Agus Sari, aktivis lingkungan yang saat ini bergabung dengan Partai Solidaritas Indonesia (PSI) mengemukakan hal tersebut di Jakarta, Minggu sekaligus rangka memperingati Hari Bumi pada 22 April 2018.

Agus Sari mengatakan, politik telah menjadi penghalang utama kebijakan negara yang berkelanjutan dan berwawasan lingkungan. Misalnya, energi terbarukan. Dulu, harga yang mahal adalah alasan mengapa energi terbarukan tidak bisa bersaing dengan energi fosil seperti batu bara.

"Sekarang, dengan harga energi terbarukan lebih murah daripada energi fosil, tidak ada penjelasan lain kecuali kuatnya ketertarikan dalam sektor energi ini, sehingga politik harus menjadi penyeimbang untuk memperjuangkan kepentingan masyarakat," katanya.

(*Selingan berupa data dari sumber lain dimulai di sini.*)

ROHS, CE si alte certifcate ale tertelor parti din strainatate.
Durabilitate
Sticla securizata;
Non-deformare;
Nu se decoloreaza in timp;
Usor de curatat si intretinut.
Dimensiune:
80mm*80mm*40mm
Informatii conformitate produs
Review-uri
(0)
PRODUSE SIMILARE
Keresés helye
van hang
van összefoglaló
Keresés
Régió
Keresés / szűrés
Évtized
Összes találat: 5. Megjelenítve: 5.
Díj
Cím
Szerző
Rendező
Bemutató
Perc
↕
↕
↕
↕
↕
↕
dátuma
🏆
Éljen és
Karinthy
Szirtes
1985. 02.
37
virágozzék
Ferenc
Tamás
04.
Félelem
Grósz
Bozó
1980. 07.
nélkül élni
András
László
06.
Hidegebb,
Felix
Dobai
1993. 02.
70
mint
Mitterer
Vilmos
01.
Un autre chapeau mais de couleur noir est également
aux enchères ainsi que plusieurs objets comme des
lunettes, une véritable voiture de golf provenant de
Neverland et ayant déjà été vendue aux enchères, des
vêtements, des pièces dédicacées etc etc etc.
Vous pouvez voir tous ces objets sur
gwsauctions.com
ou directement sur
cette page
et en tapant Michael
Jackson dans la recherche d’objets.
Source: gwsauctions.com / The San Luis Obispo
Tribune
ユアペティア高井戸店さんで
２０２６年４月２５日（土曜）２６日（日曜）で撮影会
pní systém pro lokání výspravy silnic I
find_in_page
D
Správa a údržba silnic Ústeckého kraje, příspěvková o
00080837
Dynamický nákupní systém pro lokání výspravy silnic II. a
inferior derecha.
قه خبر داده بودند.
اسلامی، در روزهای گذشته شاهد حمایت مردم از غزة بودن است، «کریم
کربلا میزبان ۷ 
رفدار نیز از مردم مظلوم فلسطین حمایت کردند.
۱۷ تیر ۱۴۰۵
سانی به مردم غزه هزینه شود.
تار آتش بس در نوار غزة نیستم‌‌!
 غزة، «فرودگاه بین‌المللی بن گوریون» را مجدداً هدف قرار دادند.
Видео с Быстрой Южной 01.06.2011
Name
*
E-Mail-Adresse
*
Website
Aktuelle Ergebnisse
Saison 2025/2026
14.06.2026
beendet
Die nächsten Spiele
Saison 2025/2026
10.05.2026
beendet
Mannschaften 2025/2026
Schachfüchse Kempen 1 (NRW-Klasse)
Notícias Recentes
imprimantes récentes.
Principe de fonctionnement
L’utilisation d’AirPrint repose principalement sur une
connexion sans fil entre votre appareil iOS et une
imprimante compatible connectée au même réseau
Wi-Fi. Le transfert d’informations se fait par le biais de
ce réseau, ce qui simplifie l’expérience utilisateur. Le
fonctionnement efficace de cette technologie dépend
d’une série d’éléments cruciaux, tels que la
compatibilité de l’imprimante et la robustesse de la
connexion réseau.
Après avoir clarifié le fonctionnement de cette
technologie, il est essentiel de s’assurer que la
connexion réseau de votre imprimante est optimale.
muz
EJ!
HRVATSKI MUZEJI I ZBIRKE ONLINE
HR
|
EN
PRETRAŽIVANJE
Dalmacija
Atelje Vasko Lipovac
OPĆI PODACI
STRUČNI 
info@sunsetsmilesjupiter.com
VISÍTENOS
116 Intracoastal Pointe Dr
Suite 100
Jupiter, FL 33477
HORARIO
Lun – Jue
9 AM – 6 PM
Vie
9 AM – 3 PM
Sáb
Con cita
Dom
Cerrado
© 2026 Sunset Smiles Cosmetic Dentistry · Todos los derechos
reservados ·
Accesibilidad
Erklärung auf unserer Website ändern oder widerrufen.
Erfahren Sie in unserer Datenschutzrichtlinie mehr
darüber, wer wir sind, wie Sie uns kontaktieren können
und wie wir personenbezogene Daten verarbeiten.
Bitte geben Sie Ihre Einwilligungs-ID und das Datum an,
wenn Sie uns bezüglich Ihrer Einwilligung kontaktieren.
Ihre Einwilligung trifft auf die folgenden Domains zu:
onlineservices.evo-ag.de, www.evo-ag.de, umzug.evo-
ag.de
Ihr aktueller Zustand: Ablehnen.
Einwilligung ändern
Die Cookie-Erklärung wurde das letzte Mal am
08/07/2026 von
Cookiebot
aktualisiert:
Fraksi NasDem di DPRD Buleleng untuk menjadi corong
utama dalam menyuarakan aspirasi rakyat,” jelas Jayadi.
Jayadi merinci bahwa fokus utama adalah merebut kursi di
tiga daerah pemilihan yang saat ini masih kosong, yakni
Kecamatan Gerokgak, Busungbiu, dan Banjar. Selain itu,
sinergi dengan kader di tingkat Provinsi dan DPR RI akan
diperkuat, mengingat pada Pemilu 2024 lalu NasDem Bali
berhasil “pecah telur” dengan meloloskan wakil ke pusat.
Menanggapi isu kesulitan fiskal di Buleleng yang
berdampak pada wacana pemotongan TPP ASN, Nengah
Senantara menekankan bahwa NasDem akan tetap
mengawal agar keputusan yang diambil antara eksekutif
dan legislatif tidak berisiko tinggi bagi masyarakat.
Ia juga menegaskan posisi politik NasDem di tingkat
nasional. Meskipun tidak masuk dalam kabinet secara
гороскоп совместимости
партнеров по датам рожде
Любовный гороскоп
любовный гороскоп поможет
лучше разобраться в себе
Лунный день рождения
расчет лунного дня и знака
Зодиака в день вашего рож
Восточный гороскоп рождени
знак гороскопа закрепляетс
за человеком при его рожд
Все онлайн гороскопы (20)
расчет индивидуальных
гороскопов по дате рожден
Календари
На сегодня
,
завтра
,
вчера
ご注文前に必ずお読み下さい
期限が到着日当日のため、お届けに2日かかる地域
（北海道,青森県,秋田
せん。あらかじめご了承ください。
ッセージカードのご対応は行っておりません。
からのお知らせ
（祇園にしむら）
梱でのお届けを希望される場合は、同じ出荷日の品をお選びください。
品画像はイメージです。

Menurutnya, politik juga telah menjadi penghalang proses perubahan fungsi lahan hutan menjadi fungsi-fungsi bukan hutan, seperti halnya maraknya penangkapan oknum kepala daerah oleh Komisi Pemberantasan Korupsi (KPK) baru-baru ini memperlihatkan banyaknya kasus pemberian izin penggunaan lahan yang tidak dilakukan melalui tata kelola yang baik.

"Sebagai partai yang menentang segala bentuk korupsi, PSI akan memperbaiki tata kelola lahan dan sumberdaya alam yang sejalan dengan kelestarian, sehingga bisa mendukung pertumbuhan ekonomi dengan lebih berkelanjutan," imbuh Grace Natalie, Ketua Umum PSI.

Salah satu komunitas garda terdepan dalam perjuangan untuk melindungi sumberdaya alam adalah masyarakat hukum adat.

Sejak tahun 2012, keputusan Mahkamah Konstitusi (MK) No. 35 memberi jalan kepada masyarakat adat untuk mendapatkan hak milik atas lahan adat mereka. Keputusan MK ini masih jauh dari pelaksanaan yang menyeluruh.

"Tindak lanjut Keputusan MK No. 35/2012 ini harus lebih kuat lagi diperjuangkan agar berdampak," tutup Agus Sari sambil mengucapkan Selamat Hari Bumi kepada semua pendukung dan simpatisan PSI.